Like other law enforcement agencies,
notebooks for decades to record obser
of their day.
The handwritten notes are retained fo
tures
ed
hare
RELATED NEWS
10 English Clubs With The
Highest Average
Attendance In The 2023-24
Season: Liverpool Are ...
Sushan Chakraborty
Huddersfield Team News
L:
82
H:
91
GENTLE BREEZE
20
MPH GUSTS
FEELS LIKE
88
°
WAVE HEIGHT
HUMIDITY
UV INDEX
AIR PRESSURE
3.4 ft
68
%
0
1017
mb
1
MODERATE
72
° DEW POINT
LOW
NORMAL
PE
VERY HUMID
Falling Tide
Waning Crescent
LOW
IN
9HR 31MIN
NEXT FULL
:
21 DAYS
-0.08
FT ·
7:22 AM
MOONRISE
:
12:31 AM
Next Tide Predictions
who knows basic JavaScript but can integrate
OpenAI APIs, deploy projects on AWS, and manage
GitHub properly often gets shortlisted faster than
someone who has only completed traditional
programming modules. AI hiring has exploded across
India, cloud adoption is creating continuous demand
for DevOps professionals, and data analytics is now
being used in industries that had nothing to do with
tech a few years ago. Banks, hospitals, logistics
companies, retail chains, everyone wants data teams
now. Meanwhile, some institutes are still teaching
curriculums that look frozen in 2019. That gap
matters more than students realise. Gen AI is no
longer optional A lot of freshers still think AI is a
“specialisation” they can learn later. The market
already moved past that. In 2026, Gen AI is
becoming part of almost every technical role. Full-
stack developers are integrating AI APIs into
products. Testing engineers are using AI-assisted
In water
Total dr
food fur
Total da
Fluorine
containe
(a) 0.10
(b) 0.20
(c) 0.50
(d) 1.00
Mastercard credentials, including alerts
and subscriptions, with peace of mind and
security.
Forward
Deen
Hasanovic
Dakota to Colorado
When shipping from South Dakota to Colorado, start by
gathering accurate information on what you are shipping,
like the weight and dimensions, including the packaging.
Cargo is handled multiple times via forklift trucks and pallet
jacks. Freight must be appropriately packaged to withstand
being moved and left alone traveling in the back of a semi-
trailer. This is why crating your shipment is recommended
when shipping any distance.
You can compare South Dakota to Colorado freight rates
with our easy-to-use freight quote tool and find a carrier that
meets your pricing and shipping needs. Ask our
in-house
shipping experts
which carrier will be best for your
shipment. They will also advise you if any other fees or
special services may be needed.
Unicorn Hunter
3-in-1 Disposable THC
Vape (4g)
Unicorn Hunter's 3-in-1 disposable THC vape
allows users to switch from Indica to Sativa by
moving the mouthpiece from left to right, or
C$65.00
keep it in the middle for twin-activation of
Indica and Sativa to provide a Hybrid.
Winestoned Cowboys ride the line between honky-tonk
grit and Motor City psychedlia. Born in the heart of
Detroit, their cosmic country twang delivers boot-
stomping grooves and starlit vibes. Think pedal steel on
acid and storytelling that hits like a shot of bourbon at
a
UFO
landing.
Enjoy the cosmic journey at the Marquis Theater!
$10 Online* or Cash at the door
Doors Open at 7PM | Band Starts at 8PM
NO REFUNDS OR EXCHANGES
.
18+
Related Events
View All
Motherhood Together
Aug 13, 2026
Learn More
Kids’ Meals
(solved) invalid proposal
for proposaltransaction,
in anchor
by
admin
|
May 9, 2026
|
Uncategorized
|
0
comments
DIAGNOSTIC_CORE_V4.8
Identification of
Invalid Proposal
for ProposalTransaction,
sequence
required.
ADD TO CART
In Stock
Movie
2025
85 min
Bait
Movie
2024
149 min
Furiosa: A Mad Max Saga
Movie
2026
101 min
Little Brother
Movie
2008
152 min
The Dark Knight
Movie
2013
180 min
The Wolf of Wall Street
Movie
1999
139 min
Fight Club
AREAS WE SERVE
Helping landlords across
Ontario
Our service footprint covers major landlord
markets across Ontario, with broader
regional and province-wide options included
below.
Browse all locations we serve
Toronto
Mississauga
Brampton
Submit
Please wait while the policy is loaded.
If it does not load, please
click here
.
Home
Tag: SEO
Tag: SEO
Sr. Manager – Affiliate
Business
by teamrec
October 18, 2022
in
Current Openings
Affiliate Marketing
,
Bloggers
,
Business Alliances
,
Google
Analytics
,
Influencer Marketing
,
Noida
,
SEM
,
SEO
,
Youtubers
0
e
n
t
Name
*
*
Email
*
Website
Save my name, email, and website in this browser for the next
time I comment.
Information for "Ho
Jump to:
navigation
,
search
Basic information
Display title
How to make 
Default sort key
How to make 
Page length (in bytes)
****************************************
# TASK PROMPT
Extract from the material all lines containing the string "moved".

# WRITTEN RESPONSE
already moved past that. In 2026, Gen AI is
being moved and left alone traveling in the back of a semi-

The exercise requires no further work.